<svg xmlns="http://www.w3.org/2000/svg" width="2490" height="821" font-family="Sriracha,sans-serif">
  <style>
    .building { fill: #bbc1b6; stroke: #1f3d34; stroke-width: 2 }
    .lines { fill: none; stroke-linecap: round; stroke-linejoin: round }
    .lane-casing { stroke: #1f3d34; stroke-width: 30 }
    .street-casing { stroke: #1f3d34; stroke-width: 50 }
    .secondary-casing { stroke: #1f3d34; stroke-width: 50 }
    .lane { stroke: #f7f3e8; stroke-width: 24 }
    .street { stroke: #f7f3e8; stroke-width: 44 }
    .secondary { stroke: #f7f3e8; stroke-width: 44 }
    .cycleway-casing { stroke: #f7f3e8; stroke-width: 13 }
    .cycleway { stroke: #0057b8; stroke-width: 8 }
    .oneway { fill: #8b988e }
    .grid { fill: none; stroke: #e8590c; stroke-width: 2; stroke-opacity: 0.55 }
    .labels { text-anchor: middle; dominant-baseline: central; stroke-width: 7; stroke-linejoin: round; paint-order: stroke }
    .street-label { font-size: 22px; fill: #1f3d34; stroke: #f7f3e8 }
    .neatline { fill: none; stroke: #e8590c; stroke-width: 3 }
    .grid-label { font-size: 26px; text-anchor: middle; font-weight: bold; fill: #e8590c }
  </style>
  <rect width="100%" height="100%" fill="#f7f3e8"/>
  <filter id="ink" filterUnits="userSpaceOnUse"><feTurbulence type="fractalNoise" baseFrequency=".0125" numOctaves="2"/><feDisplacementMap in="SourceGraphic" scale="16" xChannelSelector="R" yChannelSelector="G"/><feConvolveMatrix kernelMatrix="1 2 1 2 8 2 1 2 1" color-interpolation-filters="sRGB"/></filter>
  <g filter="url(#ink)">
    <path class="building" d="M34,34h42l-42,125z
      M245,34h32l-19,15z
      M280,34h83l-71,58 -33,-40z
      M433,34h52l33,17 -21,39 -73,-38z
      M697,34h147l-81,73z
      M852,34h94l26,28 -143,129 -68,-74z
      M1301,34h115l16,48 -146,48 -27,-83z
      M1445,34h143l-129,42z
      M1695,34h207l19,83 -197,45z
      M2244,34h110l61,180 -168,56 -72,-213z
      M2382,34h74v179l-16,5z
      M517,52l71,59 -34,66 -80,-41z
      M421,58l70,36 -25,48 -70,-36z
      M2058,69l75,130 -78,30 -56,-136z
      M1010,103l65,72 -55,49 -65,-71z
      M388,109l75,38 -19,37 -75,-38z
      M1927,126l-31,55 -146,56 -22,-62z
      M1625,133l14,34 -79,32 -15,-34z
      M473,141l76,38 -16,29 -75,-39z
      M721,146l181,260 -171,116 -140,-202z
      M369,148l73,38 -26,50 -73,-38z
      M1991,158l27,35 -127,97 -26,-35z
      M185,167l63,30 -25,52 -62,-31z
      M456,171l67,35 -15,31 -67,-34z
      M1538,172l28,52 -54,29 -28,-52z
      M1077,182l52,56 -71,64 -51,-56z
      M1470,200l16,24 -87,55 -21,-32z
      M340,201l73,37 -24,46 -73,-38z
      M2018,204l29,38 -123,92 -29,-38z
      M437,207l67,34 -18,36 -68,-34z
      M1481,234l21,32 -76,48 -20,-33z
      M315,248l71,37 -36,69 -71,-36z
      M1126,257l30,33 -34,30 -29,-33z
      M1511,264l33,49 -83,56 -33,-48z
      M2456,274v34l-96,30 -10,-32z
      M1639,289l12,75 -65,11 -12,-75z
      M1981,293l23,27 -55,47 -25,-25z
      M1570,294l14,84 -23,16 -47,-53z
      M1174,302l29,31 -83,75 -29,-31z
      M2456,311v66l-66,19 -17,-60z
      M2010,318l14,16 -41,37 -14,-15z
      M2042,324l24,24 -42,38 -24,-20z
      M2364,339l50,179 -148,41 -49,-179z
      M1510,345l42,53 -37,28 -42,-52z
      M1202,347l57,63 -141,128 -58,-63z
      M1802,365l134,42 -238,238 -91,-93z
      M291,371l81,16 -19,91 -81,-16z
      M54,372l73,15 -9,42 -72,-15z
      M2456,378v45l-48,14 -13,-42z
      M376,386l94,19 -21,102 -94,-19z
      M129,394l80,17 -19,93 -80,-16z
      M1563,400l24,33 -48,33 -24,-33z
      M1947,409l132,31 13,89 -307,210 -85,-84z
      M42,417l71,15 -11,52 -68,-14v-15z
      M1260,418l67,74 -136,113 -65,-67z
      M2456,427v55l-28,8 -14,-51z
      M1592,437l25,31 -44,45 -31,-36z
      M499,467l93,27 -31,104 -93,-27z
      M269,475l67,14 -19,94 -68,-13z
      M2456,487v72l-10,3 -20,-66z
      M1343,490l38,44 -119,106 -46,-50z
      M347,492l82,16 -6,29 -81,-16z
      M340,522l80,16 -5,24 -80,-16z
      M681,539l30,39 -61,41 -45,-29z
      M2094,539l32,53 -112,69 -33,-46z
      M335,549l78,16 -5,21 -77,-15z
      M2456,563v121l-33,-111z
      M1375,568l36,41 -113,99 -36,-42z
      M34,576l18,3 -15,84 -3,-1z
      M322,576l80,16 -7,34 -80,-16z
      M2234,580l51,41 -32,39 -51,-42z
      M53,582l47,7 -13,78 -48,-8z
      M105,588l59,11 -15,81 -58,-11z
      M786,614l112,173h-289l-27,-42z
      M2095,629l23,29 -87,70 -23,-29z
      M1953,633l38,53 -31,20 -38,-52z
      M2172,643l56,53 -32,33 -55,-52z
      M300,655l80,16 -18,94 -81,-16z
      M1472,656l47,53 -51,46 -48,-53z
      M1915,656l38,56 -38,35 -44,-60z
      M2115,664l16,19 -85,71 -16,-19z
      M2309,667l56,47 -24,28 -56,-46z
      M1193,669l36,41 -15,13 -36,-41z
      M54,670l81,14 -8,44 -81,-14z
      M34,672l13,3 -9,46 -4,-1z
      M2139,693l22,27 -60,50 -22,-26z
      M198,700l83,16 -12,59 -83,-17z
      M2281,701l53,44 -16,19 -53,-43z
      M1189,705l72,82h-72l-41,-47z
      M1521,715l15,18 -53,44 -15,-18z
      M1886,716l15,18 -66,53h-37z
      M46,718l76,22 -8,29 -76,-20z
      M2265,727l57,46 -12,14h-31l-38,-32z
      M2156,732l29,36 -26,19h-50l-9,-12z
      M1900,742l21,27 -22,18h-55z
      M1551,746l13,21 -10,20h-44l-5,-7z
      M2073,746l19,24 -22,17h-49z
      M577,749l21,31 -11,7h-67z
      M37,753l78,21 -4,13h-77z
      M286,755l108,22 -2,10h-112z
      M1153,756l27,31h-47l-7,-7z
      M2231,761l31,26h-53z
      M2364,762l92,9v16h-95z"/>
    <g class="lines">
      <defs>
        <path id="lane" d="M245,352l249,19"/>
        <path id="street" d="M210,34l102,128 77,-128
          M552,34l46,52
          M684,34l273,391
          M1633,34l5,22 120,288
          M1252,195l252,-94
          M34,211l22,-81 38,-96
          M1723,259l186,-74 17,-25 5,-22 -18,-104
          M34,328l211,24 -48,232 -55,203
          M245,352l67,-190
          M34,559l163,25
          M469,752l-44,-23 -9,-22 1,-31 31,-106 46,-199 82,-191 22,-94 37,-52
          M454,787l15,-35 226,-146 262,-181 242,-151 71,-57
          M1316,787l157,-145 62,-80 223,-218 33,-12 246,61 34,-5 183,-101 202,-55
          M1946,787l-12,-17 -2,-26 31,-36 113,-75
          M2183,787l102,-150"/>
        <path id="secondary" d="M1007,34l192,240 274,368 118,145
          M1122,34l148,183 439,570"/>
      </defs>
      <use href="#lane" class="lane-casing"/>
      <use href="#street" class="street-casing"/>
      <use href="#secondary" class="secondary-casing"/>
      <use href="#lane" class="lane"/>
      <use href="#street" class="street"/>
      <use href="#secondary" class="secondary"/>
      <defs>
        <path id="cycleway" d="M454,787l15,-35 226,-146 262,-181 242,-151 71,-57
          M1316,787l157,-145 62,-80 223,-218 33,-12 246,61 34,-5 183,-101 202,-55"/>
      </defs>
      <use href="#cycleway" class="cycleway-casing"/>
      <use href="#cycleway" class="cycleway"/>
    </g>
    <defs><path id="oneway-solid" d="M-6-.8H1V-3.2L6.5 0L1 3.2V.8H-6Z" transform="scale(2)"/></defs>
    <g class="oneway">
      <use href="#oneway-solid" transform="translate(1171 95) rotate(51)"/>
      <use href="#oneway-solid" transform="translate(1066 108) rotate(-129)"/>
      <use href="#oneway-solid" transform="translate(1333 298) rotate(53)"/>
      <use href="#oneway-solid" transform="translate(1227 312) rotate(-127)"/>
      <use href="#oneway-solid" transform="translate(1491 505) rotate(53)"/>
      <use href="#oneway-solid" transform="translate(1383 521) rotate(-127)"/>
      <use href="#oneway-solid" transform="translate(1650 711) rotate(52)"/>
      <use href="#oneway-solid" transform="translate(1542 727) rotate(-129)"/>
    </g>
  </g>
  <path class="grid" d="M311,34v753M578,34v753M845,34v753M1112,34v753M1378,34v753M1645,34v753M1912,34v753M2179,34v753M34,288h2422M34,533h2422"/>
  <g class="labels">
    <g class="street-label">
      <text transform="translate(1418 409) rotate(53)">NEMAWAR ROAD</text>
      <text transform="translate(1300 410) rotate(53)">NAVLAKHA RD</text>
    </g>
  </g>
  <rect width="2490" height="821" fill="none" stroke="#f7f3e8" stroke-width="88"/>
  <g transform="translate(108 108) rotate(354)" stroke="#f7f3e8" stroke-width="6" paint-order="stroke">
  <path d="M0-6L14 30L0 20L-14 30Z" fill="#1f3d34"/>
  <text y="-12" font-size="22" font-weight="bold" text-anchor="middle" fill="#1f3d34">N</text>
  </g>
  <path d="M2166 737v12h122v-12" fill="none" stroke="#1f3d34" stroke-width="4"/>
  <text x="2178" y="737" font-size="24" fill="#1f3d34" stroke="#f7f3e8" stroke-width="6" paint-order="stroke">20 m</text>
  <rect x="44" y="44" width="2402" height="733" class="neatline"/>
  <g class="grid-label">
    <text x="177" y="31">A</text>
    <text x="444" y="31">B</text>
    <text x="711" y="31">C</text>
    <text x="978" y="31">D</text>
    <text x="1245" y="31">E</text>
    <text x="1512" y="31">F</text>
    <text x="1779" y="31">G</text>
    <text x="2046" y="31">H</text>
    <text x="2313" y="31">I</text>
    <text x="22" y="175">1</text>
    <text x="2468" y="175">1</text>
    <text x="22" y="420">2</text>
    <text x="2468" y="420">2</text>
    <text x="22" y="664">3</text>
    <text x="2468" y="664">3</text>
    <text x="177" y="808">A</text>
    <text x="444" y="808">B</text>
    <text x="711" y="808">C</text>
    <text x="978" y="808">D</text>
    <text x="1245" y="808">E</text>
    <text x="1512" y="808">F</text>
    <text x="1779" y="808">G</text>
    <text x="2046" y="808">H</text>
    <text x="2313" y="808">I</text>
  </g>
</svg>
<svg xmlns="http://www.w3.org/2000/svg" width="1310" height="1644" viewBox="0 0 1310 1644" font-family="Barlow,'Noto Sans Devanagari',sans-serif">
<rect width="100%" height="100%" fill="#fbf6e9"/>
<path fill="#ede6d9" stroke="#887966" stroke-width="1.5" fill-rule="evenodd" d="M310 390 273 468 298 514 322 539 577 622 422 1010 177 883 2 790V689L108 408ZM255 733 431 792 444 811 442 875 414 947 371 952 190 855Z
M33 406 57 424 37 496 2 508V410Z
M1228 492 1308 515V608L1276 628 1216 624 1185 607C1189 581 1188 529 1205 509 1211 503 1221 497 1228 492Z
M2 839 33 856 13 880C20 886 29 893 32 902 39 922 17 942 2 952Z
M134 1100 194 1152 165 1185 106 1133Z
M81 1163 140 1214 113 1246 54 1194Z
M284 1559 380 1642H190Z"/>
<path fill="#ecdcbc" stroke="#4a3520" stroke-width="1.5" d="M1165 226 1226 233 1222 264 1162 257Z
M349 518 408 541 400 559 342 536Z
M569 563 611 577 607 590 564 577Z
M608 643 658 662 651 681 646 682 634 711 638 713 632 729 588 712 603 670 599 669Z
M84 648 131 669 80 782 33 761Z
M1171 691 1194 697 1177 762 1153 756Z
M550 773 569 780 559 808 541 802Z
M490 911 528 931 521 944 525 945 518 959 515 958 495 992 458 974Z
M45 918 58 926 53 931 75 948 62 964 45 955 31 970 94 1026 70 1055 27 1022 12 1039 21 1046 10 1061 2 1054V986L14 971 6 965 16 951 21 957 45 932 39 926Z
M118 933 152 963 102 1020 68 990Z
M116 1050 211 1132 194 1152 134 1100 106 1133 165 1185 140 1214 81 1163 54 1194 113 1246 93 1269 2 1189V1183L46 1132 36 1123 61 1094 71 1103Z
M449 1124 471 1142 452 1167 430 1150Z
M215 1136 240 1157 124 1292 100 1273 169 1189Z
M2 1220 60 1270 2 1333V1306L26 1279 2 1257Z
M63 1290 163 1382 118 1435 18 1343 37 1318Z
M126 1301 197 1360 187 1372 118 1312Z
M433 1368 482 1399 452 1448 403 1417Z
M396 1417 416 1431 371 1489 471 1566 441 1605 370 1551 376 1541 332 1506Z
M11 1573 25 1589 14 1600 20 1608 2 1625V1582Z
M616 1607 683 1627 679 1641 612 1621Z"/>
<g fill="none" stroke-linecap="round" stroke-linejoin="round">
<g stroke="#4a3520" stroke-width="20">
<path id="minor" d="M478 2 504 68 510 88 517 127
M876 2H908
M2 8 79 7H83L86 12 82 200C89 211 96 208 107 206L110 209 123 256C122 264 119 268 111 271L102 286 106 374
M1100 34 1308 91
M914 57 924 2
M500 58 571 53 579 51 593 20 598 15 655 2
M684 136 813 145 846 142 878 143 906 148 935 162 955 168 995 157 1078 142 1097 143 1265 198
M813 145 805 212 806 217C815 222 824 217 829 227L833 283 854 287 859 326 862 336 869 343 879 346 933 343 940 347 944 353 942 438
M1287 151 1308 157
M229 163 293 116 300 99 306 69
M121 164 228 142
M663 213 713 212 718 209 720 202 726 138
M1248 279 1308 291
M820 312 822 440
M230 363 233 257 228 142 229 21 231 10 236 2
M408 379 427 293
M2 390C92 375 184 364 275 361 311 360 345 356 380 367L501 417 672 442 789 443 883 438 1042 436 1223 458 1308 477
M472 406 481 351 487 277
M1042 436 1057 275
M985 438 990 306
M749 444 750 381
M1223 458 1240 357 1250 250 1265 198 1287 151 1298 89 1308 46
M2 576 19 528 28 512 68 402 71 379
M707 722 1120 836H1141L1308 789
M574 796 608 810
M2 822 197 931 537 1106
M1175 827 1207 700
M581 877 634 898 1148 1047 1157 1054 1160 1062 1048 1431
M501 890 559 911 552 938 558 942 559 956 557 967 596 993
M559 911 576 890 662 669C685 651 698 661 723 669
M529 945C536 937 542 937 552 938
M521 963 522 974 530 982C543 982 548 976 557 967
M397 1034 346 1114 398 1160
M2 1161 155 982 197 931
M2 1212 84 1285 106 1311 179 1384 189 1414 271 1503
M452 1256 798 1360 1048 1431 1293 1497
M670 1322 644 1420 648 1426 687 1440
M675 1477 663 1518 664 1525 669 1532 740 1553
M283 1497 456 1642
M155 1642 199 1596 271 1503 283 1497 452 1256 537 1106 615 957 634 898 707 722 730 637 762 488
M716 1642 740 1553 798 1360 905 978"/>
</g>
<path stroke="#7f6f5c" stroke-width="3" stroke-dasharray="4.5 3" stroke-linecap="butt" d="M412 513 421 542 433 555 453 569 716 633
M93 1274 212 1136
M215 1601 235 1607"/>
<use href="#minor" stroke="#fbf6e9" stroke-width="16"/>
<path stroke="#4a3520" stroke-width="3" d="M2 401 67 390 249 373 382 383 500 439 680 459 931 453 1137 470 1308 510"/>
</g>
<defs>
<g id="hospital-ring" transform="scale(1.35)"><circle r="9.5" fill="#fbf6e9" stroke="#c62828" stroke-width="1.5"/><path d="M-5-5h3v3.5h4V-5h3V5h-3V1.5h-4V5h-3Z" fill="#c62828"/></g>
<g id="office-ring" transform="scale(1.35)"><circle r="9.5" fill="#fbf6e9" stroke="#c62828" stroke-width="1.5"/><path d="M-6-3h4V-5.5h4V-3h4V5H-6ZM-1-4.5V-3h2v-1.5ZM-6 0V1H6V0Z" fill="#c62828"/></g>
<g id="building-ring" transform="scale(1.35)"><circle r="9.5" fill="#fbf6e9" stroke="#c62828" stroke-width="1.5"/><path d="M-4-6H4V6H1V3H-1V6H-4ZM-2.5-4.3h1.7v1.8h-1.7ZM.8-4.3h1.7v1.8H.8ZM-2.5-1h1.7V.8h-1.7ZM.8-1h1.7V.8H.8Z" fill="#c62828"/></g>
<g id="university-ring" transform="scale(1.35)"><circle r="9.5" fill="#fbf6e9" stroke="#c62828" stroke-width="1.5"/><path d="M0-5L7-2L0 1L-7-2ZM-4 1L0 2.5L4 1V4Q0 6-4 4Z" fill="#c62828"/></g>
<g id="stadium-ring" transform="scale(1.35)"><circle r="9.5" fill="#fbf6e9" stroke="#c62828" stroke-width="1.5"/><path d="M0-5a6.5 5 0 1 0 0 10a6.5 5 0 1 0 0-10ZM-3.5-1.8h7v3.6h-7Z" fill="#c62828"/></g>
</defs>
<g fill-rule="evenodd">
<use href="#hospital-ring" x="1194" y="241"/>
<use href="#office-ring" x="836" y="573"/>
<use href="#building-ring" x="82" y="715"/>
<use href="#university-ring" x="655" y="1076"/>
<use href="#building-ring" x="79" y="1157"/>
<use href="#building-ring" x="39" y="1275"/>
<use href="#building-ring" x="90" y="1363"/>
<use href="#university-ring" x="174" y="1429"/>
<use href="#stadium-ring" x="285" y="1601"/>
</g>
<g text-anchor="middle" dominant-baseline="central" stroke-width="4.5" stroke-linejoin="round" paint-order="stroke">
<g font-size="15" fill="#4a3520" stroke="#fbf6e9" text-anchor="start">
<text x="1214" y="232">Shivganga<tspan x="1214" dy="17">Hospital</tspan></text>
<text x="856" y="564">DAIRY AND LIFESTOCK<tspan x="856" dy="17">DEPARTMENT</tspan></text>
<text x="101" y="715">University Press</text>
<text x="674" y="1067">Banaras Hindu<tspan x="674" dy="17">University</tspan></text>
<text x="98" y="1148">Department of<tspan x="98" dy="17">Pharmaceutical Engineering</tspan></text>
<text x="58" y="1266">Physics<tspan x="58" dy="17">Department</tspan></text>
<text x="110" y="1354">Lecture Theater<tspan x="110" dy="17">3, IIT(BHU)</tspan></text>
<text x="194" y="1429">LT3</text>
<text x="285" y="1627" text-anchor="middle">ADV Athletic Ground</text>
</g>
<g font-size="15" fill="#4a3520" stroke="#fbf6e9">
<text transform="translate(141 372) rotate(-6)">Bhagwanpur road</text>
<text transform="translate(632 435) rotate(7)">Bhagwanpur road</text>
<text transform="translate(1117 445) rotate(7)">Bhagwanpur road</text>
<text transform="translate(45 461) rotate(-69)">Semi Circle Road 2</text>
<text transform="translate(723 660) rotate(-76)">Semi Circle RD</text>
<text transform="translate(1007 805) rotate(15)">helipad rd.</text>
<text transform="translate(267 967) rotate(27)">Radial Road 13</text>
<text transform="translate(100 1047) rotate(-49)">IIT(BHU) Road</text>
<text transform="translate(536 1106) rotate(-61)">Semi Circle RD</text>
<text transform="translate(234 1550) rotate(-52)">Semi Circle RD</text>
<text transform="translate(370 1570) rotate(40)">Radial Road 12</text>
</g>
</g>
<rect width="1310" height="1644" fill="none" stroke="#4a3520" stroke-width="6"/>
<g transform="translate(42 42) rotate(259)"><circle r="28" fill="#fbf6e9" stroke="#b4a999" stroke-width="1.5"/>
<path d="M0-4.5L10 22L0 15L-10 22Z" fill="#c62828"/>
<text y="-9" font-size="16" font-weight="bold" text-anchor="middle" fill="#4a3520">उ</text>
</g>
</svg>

──────

Goal of the exercise | Everything from the line with "M1010,103l65,72 -55,49 -65,-71z" through the line with "M2456,563v121l-33,-111z" in the listing above must be retyped exactly, with nothing added.

Solution |
      M1010,103l65,72 -55,49 -65,-71z
      M388,109l75,38 -19,37 -75,-38z
      M1927,126l-31,55 -146,56 -22,-62z
      M1625,133l14,34 -79,32 -15,-34z
      M473,141l76,38 -16,29 -75,-39z
      M721,146l181,260 -171,116 -140,-202z
      M369,148l73,38 -26,50 -73,-38z
      M1991,158l27,35 -127,97 -26,-35z
      M185,167l63,30 -25,52 -62,-31z
      M456,171l67,35 -15,31 -67,-34z
      M1538,172l28,52 -54,29 -28,-52z
      M1077,182l52,56 -71,64 -51,-56z
      M1470,200l16,24 -87,55 -21,-32z
      M340,201l73,37 -24,46 -73,-38z
      M2018,204l29,38 -123,92 -29,-38z
      M437,207l67,34 -18,36 -68,-34z
      M1481,234l21,32 -76,48 -20,-33z
      M315,248l71,37 -36,69 -71,-36z
      M1126,257l30,33 -34,30 -29,-33z
      M1511,264l33,49 -83,56 -33,-48z
      M2456,274v34l-96,30 -10,-32z
      M1639,289l12,75 -65,11 -12,-75z
      M1981,293l23,27 -55,47 -25,-25z
      M1570,294l14,84 -23,16 -47,-53z
      M1174,302l29,31 -83,75 -29,-31z
      M2456,311v66l-66,19 -17,-60z
      M2010,318l14,16 -41,37 -14,-15z
      M2042,324l24,24 -42,38 -24,-20z
      M2364,339l50,179 -148,41 -49,-179z
      M1510,345l42,53 -37,28 -42,-52z
      M1202,347l57,63 -141,128 -58,-63z
      M1802,365l134,42 -238,238 -91,-93z
      M291,371l81,16 -19,91 -81,-16z
      M54,372l73,15 -9,42 -72,-15z
      M2456,378v45l-48,14 -13,-42z
      M376,386l94,19 -21,102 -94,-19z
      M129,394l80,17 -19,93 -80,-16z
      M1563,400l24,33 -48,33 -24,-33z
      M1947,409l132,31 13,89 -307,210 -85,-84z
      M42,417l71,15 -11,52 -68,-14v-15z
      M1260,418l67,74 -136,113 -65,-67z
      M2456,427v55l-28,8 -14,-51z
      M1592,437l25,31 -44,45 -31,-36z
      M499,467l93,27 -31,104 -93,-27z
      M269,475l67,14 -19,94 -68,-13z
      M2456,487v72l-10,3 -20,-66z
      M1343,490l38,44 -119,106 -46,-50z
      M347,492l82,16 -6,29 -81,-16z
      M340,522l80,16 -5,24 -80,-16z
      M681,539l30,39 -61,41 -45,-29z
      M2094,539l32,53 -112,69 -33,-46z
      M335,549l78,16 -5,21 -77,-15z
      M2456,563v121l-33,-111z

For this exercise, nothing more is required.